VOICES FROM THE BEACH: Eco-Activist Hattie Payne.

Leave No Trace Brighton caught up Hattie Payne, a 13 year old Duke of Edinburgh’s Award participant, eco-activist and resident of Brighton & Hove to hear her thoughts on beach cleaning, the health of our oceans and what it’s like being told that your generation ‘has to fix the planet’.

Photo Credit: Emma Lopez

Tell us a little bit about why and how you started beach cleaning?

I’ve just started the Duke of Edinburgh’s award and I was thinking about what I could do for the *volunteering section during the pandemic. I wanted to do something for the environment somewhere local, a place that everyone uses. I thought beach cleaning would be a good idea.

What do you think happens to the rubbish that’s left on the beach?

It goes out into the sea, or if it gets picked up goes to landfill.

How do you think we could solve the problem of people leaving rubbish on the beach?  

People need to buy things with less packaging, or there could more multi-recycling bins for all the different waste. People should take responsibility for what they bring to the beach and pick up rubbish, even if it’s not theirs. We should also all stop buying so much stuff!

Who’s responsibility do you think it is to clean up the beach rubbish?

Everyone plays a part. If everyone did just did a little bit to help clean up the beaches it would make a huge difference to the bigger problem.

Do you get taught about the impact of pollution on the ocean and planet in school?

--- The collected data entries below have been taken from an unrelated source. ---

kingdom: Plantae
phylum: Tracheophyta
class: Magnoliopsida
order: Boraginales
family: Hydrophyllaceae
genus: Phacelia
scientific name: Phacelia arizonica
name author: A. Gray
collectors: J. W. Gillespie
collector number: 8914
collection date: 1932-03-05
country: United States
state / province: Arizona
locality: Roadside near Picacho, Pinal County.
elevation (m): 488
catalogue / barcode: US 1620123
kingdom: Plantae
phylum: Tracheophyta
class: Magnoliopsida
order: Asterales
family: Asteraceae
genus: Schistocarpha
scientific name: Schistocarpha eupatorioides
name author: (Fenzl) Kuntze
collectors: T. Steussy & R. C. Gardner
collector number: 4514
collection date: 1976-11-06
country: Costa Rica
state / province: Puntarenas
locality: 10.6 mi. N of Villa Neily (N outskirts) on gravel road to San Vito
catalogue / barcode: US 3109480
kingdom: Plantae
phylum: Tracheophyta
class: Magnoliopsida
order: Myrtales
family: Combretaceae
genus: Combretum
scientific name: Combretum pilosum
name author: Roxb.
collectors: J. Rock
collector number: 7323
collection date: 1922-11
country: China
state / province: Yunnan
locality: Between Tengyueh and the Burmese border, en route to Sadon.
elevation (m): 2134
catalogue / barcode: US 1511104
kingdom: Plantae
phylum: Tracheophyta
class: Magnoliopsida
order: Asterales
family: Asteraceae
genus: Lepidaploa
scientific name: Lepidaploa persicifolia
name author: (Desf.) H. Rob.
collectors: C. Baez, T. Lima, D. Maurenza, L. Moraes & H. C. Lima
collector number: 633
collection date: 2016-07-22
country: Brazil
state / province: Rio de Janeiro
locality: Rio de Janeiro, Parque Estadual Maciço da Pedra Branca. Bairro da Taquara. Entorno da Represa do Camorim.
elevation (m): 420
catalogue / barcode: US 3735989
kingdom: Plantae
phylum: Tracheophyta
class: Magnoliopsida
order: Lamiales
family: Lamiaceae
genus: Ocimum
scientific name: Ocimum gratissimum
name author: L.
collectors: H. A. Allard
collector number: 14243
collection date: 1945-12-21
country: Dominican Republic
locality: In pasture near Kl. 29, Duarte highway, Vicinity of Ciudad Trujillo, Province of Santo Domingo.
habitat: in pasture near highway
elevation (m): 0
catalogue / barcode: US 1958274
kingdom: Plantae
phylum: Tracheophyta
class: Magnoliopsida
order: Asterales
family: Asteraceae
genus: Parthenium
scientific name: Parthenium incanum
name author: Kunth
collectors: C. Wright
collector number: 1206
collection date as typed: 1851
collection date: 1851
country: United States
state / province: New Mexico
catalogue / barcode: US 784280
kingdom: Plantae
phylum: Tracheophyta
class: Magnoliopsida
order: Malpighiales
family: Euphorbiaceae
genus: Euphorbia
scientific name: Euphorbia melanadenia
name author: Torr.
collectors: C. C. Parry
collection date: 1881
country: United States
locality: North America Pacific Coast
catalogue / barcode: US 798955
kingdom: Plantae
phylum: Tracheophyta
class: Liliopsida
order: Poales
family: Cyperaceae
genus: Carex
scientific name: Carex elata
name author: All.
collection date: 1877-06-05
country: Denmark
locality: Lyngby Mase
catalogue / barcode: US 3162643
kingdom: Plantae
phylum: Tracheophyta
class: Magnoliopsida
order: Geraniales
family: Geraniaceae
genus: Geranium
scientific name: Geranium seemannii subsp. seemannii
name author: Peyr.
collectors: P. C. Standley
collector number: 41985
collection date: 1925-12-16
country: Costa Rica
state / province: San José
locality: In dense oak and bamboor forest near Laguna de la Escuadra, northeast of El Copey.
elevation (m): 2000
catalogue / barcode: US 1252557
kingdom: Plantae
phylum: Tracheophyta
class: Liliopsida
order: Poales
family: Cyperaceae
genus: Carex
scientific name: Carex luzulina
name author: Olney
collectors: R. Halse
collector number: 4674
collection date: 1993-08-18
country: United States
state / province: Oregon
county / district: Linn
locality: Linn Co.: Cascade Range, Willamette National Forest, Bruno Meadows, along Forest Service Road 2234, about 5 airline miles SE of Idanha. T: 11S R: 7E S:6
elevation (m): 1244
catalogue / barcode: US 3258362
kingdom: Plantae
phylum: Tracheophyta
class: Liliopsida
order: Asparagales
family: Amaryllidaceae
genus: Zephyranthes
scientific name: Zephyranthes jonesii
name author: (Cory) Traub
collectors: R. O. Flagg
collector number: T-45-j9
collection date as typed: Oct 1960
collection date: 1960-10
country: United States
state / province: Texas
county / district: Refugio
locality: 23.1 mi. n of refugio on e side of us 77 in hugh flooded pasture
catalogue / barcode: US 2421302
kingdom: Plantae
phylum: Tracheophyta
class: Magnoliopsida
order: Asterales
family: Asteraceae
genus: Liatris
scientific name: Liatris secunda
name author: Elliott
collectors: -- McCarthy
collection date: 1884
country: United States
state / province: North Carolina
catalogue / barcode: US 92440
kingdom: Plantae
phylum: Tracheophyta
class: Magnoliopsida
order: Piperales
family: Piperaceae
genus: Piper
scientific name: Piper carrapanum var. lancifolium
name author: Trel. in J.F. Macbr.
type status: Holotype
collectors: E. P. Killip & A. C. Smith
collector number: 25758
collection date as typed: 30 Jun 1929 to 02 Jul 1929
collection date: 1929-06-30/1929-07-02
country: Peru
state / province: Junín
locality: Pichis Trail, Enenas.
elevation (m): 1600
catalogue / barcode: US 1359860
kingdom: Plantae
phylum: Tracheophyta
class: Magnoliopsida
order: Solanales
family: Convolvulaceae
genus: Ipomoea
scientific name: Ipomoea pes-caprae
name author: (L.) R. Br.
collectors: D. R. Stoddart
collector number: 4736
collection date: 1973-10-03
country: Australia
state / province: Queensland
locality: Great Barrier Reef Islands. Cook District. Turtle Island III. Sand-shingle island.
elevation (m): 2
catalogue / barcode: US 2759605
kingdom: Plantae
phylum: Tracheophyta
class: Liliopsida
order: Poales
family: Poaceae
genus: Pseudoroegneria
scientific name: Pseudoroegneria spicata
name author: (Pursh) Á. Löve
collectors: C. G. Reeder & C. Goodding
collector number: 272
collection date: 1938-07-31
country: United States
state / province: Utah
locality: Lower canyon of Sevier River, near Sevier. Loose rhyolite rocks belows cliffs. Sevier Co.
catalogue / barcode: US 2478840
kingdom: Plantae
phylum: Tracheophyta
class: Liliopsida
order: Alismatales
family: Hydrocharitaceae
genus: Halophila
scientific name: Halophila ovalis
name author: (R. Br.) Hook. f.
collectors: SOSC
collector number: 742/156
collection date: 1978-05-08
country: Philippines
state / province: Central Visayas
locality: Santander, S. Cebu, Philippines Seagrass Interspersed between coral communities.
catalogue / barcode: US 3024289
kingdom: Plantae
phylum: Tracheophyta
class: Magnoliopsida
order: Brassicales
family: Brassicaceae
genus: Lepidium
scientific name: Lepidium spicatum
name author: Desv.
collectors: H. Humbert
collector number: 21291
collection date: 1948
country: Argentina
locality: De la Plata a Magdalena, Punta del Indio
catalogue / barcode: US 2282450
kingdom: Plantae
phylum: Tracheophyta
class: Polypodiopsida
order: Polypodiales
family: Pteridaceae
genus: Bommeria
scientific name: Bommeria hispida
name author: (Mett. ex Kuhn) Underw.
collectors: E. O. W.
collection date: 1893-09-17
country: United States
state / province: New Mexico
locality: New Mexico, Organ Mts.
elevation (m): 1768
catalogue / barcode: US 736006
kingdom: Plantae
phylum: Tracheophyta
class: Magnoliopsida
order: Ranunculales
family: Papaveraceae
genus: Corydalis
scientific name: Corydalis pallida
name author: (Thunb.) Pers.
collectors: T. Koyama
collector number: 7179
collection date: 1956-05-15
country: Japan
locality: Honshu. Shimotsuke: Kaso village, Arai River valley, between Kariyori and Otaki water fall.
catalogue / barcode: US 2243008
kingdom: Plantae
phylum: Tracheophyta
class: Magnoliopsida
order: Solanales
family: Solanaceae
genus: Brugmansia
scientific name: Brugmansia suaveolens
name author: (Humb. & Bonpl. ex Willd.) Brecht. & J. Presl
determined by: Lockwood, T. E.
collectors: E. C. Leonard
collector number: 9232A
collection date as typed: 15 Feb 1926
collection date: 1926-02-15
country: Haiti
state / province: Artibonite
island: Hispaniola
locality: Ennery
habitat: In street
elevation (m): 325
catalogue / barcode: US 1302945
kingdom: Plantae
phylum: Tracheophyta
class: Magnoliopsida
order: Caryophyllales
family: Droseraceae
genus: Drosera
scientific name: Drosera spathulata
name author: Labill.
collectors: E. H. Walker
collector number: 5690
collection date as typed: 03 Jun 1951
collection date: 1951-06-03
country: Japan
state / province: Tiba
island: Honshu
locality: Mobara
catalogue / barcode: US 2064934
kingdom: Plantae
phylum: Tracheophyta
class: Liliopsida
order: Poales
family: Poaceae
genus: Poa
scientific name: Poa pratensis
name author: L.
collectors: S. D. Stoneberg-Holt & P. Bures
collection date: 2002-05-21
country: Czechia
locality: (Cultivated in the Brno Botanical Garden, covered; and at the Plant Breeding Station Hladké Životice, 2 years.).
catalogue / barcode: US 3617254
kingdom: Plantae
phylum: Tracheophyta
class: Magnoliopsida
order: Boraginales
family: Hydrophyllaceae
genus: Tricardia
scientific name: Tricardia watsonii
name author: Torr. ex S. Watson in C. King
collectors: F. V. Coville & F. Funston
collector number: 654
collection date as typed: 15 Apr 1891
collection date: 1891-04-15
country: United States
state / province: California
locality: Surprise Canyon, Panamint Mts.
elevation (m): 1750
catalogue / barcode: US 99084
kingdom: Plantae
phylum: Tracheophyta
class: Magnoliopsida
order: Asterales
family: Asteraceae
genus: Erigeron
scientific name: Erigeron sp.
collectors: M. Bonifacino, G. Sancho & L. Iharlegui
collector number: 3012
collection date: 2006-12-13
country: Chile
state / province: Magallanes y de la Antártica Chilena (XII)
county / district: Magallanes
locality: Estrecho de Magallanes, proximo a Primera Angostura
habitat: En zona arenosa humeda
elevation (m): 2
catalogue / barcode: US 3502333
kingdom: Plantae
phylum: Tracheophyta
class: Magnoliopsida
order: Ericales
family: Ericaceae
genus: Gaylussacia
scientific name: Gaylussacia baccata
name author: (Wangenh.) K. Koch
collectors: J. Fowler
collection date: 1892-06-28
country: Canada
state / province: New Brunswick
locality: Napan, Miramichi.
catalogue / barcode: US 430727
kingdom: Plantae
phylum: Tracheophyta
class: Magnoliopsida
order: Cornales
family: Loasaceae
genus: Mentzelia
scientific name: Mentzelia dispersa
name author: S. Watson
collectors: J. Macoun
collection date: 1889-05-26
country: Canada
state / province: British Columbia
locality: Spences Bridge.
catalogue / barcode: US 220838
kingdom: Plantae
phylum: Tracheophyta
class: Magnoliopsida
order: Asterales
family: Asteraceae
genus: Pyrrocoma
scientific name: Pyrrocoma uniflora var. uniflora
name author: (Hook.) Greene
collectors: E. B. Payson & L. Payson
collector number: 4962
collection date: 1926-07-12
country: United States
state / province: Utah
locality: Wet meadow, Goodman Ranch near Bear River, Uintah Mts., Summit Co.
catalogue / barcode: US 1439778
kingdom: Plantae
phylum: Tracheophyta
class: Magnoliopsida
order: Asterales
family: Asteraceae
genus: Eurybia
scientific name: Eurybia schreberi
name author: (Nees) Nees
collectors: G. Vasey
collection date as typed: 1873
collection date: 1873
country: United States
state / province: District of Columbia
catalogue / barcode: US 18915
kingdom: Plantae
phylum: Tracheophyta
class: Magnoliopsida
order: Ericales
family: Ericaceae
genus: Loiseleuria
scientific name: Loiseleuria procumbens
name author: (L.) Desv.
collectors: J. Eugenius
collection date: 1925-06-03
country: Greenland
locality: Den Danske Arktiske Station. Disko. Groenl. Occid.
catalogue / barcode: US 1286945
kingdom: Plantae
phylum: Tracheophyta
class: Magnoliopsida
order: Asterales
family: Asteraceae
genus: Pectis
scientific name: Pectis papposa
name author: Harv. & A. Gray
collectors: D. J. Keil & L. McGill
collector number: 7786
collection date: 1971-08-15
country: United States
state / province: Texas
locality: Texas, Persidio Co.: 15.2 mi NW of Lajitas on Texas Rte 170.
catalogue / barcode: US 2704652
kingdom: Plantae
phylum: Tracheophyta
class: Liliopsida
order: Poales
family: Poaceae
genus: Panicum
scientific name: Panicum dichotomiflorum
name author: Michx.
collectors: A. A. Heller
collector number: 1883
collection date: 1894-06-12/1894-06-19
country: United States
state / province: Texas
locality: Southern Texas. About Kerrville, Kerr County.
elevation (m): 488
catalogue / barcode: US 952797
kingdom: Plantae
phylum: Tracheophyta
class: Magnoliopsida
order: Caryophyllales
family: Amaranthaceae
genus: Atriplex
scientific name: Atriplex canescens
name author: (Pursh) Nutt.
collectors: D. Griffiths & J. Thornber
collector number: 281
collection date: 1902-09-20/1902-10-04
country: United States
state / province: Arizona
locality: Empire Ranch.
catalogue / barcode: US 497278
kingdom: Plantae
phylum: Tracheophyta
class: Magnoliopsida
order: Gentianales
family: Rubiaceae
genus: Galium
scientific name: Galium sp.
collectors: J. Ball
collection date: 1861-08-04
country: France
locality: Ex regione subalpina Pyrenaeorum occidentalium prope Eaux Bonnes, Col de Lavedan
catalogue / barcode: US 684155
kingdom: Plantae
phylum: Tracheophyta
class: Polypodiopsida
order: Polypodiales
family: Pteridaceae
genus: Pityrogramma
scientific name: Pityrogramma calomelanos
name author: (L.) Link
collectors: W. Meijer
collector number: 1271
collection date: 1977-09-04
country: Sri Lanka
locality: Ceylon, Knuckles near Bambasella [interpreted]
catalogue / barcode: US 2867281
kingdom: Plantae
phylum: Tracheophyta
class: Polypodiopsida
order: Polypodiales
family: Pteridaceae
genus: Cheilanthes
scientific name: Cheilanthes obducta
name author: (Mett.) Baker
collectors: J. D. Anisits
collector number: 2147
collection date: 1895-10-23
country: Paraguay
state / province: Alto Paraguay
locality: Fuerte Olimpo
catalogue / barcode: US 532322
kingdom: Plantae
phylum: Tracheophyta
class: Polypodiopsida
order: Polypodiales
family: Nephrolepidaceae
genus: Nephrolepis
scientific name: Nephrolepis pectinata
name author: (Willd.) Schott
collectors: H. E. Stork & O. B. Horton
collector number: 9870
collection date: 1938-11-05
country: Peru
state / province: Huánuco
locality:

Yes, but a lot of people switch off because of the way it’s delivered which is full of panic, and makes them feel guilty. I really think there needs to be a different approach.

“People keep telling us that our generation has to fix the planet, which is a lot to take in and be responsible for”

Do you think there should be more environmental awareness sessions or classes in school? What type of information would be most valuable or impactful?

People keep telling us our generation has to fix the planet, which is a lot to take in and be responsible for. We could have lessons to make us think about way we live and how to take care of our local environment, this could be by litter picking, thinking about what we buy, thinking about where our clothes come from, how they are made and how often we are going to wear them. We could also be taught about recycling and buying alternatives to plastic, buying and using things with less or no packaging.

What type of rubbish do you collect most of?

Plastic! …and a lot of this is fishing line. There’s also a lot of bottle lids, from people drinking on the beach.

Do you feel hopeful or unhappy about the future health of our ocean  environment, and why? 

From what I’ve learned I feel like I shouldn’t be hopeful, but I am. You have to be hopeful to make a change.

Do you think more young people should get involved with beach cleaning?

I feel like everyone should. It’s all of our responsibilities, all ages. It makes you feel like you’re actually doing something and it’s not all doom and gloom!

* The four main sections of the DofE programme are Physical, Skills, Volunteering, and Expedition.